#### [AIM OF THE EXERCISE]
Pictures are to be omitted; everything else in the data must be transcribed exactly.

↓↓↓

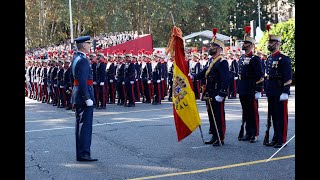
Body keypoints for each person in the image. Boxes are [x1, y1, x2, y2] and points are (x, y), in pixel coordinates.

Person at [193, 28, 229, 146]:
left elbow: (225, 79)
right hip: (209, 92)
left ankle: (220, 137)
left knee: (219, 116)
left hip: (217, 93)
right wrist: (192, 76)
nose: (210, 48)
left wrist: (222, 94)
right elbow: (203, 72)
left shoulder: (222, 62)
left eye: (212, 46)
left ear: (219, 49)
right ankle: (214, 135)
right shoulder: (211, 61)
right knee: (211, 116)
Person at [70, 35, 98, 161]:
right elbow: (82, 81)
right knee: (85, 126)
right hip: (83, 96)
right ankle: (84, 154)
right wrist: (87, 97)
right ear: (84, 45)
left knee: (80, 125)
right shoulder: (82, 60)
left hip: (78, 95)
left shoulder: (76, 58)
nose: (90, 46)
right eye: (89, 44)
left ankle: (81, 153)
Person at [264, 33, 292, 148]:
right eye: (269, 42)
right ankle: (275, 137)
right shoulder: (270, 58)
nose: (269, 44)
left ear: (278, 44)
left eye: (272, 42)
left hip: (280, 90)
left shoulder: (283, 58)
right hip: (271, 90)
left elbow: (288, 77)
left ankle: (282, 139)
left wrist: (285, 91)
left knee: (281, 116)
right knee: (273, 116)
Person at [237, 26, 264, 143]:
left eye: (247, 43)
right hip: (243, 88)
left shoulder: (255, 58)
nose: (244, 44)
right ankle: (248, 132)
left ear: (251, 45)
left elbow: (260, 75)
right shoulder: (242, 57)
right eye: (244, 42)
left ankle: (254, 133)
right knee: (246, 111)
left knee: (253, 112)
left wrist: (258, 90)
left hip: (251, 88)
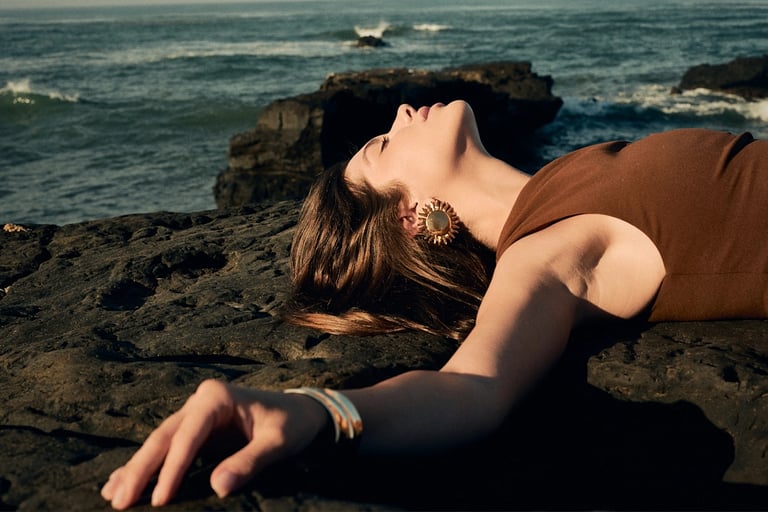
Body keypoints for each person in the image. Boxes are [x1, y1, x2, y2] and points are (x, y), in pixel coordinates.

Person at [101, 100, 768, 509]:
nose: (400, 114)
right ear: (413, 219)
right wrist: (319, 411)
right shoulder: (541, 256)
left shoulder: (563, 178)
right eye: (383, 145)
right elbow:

↑↑↑

#### [EXERCISE ANSWER]
Body keypoints for each person in the image. Boxes are [x1, y1, x2, y2] and points are (x, y), in pixel coordinates.

Person at [193, 28, 229, 146]:
left elbow: (225, 79)
right hip: (209, 92)
left ankle: (220, 137)
left knee: (219, 116)
left hip: (217, 93)
right wrist: (192, 76)
nose: (210, 48)
left wrist: (222, 94)
right elbow: (203, 72)
left shoulder: (222, 62)
left eye: (212, 46)
left ear: (219, 49)
right ankle: (214, 135)
right shoulder: (211, 61)
right knee: (211, 116)
Person at [70, 35, 98, 161]:
right elbow: (82, 81)
right knee: (85, 126)
right hip: (83, 96)
right ankle: (84, 154)
right wrist: (87, 97)
right ear: (84, 45)
left knee: (80, 125)
right shoulder: (82, 60)
left hip: (78, 95)
left shoulder: (76, 58)
nose: (90, 46)
right eye: (89, 44)
left ankle: (81, 153)
Person at [264, 33, 292, 148]:
right eye: (269, 42)
right ankle: (275, 137)
right shoulder: (270, 58)
nose: (269, 44)
left ear: (278, 44)
left eye: (272, 42)
left hip: (280, 90)
left shoulder: (283, 58)
right hip: (271, 90)
left elbow: (288, 77)
left ankle: (282, 139)
left wrist: (285, 91)
left knee: (281, 116)
right knee: (273, 116)
Person at [237, 26, 264, 143]:
left eye: (247, 43)
right hip: (243, 88)
left shoulder: (255, 58)
nose: (244, 44)
right ankle: (248, 132)
left ear: (251, 45)
left elbow: (260, 75)
right shoulder: (242, 57)
right eye: (244, 42)
left ankle: (254, 133)
right knee: (246, 111)
left knee: (253, 112)
left wrist: (258, 90)
left hip: (251, 88)
Body keypoints for each person in the image. Boxes are [x1, y1, x2, y2] and points are (x, y), in pixel coordinates.

Person at [101, 100, 768, 509]:
nose: (400, 114)
right ear: (413, 219)
right wrist: (319, 411)
right shoulder: (541, 256)
left shoulder: (563, 178)
right eye: (383, 145)
right elbow:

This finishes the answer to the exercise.